═══ EXTRAIT À LIRE ═══
La reconnaissance c’est important pour toi ?

On a toujours besoin de prouver des choses, d’être reconnu… Surtout quand tu es jeune. Mais maintenant j’ai l’impression d’y faire moins attention.


Les piolets d’or, par exemple, tu en penses quoi ?

C’est la reconnaissance de tes pairs. C’est important. Je ne vais pas cracher dans la soupe. Je serais content d’y être nominé. Je trouve que c’est parfois un peu hypocrite ceux qui disent qu’ils s’en fichent.


En alpinisme, on a parfois l’impression qu’il y a une différence entre la médiatisation de certains et leur niveau réel. Qu’en penses tu ?

Avant tout, on veut tous faire de la montagne parce qu’on a plaisir à être là haut et c’est le plus important. Après, tu as différents cas de figure. Ueli Steck est très médiatisé mais il est aussi monstrueusement fort. D’autres ont choisi de privilégier le créneau de la médiatisation. Et enfin, il y a des gens très forts qui ne sont clairement pas assez reconnus. Quand tu penses que Stéphane Benoist payait lui-même son matériel pour aller à l’Annapurna ! Après tout ce qu’il avait déjà fait… J’ai l’impression que c’est un cercle. Les médias ont besoin de remplir des pages. Les marques choisissent des gens qui jouent le jeu et comme elles ont une grosse influence sur les médias… Mais jouer ce jeu quand tu es alpiniste, ça demande beaucoup de boulot !


Comment arriver à comparer le niveau des meilleurs alpinistes ?

Plus que des différences de niveau, je trouve qu’il y a surtout des différences de caractère, de motivation. C’est hyper dur d’être objectif. Tout repose sur ton ressenti. Parfois, tu vas trouver un passage super difficile mais c’est juste parce que tu es fatigué ou parce que ce jour là tu n’étais pas en forme. A l’opposé, tu as des gens qui vont se mettre complètement au taquet dans une longueur et qui une fois en bas vont dire : « c’est nickel, il y a des top conditions, ça passe super bien… ». C’est pour ça que je prends toujours avec des pincettes les conditions annoncées. Quand je pars en montagne, je suis toujours un peu méfiant.


Tu as progressé rapidement dans une activité où l’expérience compte pourtant beaucoup. Tu as eu l’impression d’avoir de la chance ?

Je ne vais pas dire que j’ai eu de la chance car même si j’ai pris sans doute pas mal de risques pas toujours bien maîtrisés, je n’y fonçais quand même pas tête baissée. Mais disons que je n’ai pas eu de malchance…


Par rapport à cette notion de risque, qu’est ce qui a changé pour toi maintenant ?

Je pense que je fais des choses plus engagées mais en ayant beaucoup plus conscience de ce que je fais. Je dirais que je prends plus de risques mais que je me mets moins en danger.


???...
═══ DONNÉES FOURNIES ═══
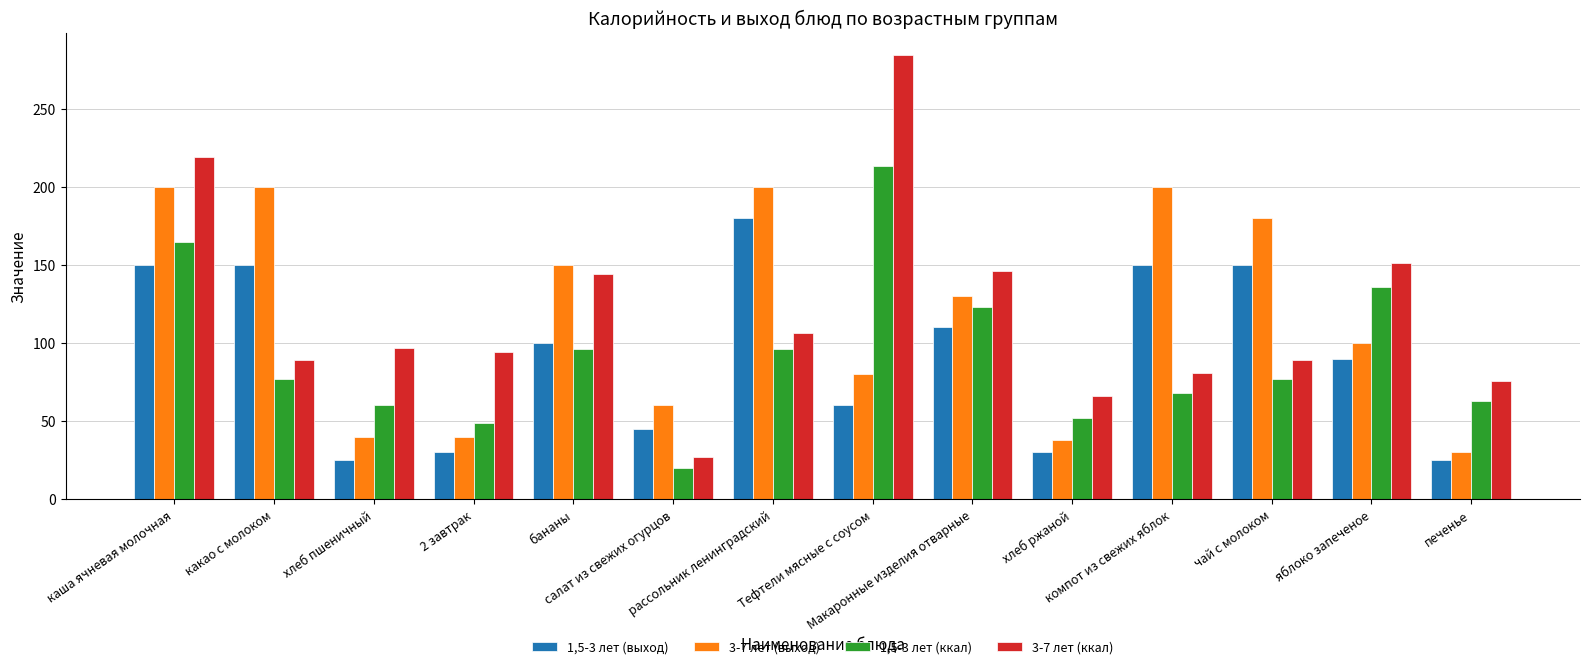

At which label does 3-7 лет (ккал) reach its minimum?

салат из свежих огурцов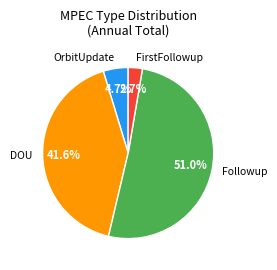

To the nearest percent, what is the combined percentage of DOU and OrbitUpdate?

46%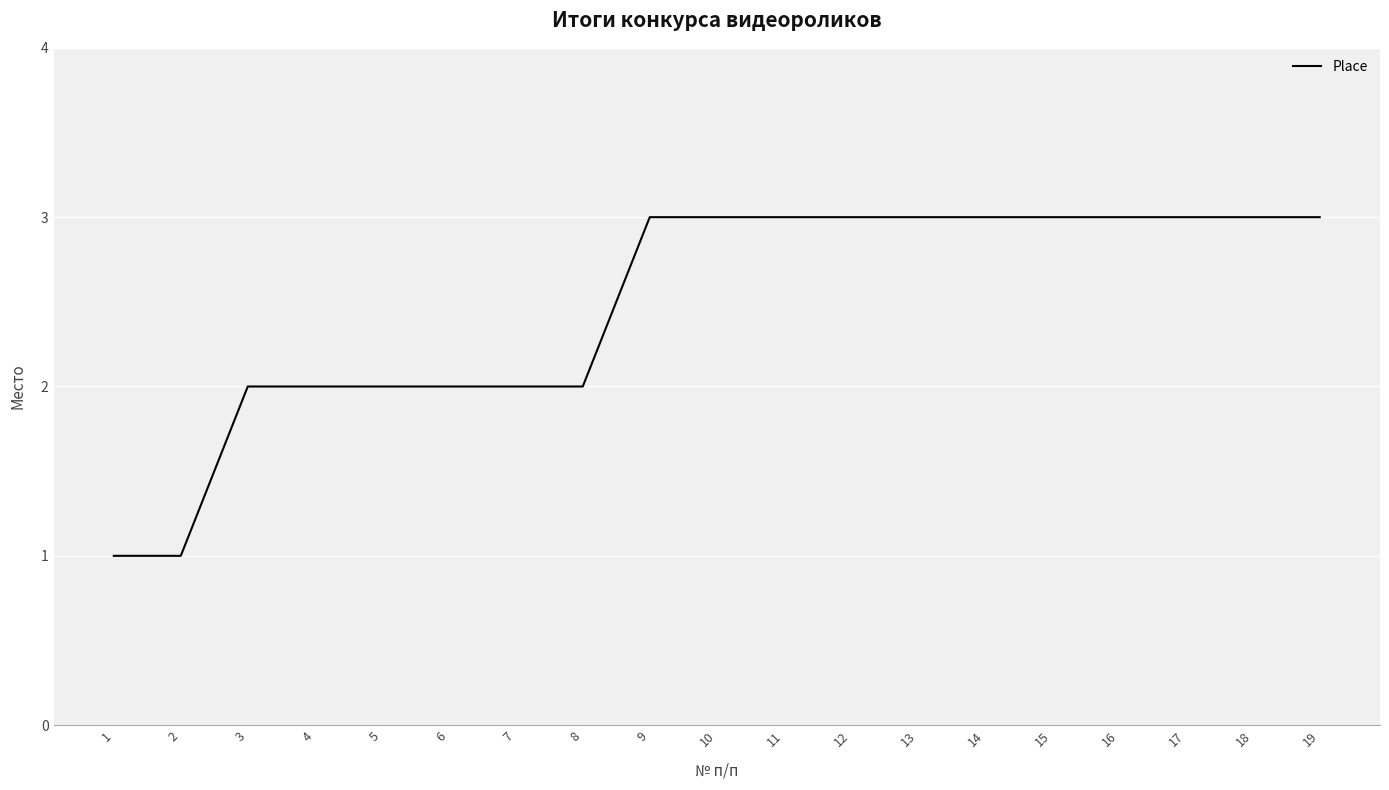

Does the chart display data point markers on the line(s)?

No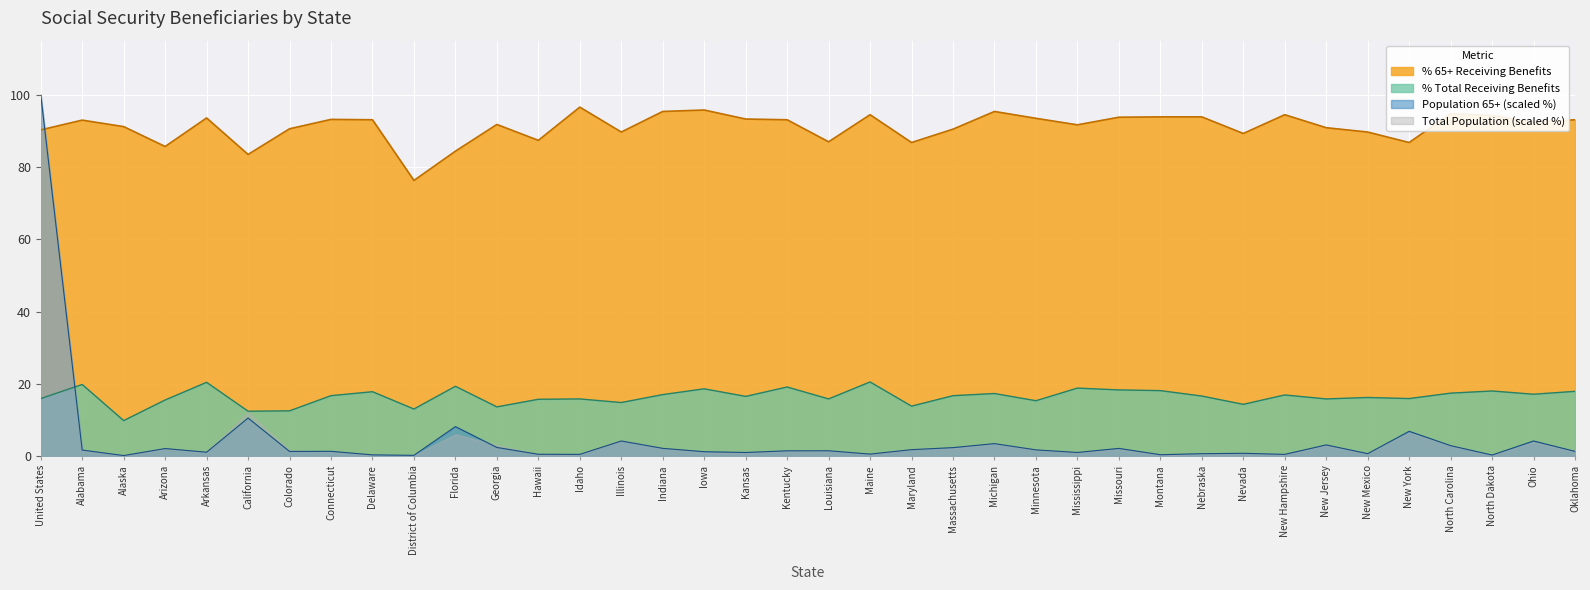

What is the maximum value shown in the chart?

100.0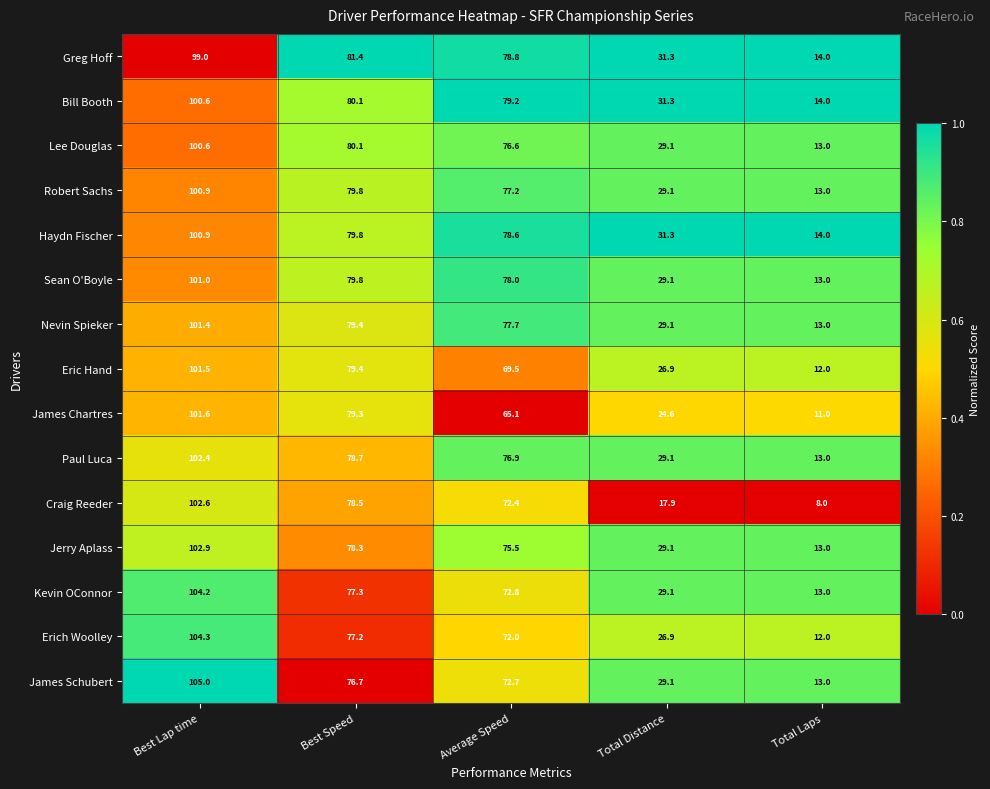

The value of Jerry Aplass at Total Distance is 11.2. True or false?

False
═══
- CONSIGNE
Recopiez sans rien changer le passage de l'entretien sur l'alpinisme qui commence par « Plus que des » et se termine par « la chance ? ». Les items fournis ne sont pas nécessaires.

- RÉPONSE ATTENDUE
Plus que des différences de niveau, je trouve qu’il y a surtout des différences de caractère, de motivation. C’est hyper dur d’être objectif. Tout repose sur ton ressenti. Parfois, tu vas trouver un passage super difficile mais c’est juste parce que tu es fatigué ou parce que ce jour là tu n’étais pas en forme. A l’opposé, tu as des gens qui vont se mettre complètement au taquet dans une longueur et qui une fois en bas vont dire : « c’est nickel, il y a des top conditions, ça passe super bien… ». C’est pour ça que je prends toujours avec des pincettes les conditions annoncées. Quand je pars en montagne, je suis toujours un peu méfiant.


Tu as progressé rapidement dans une activité où l’expérience compte pourtant beaucoup. Tu as eu l’impression d’avoir de la chance ?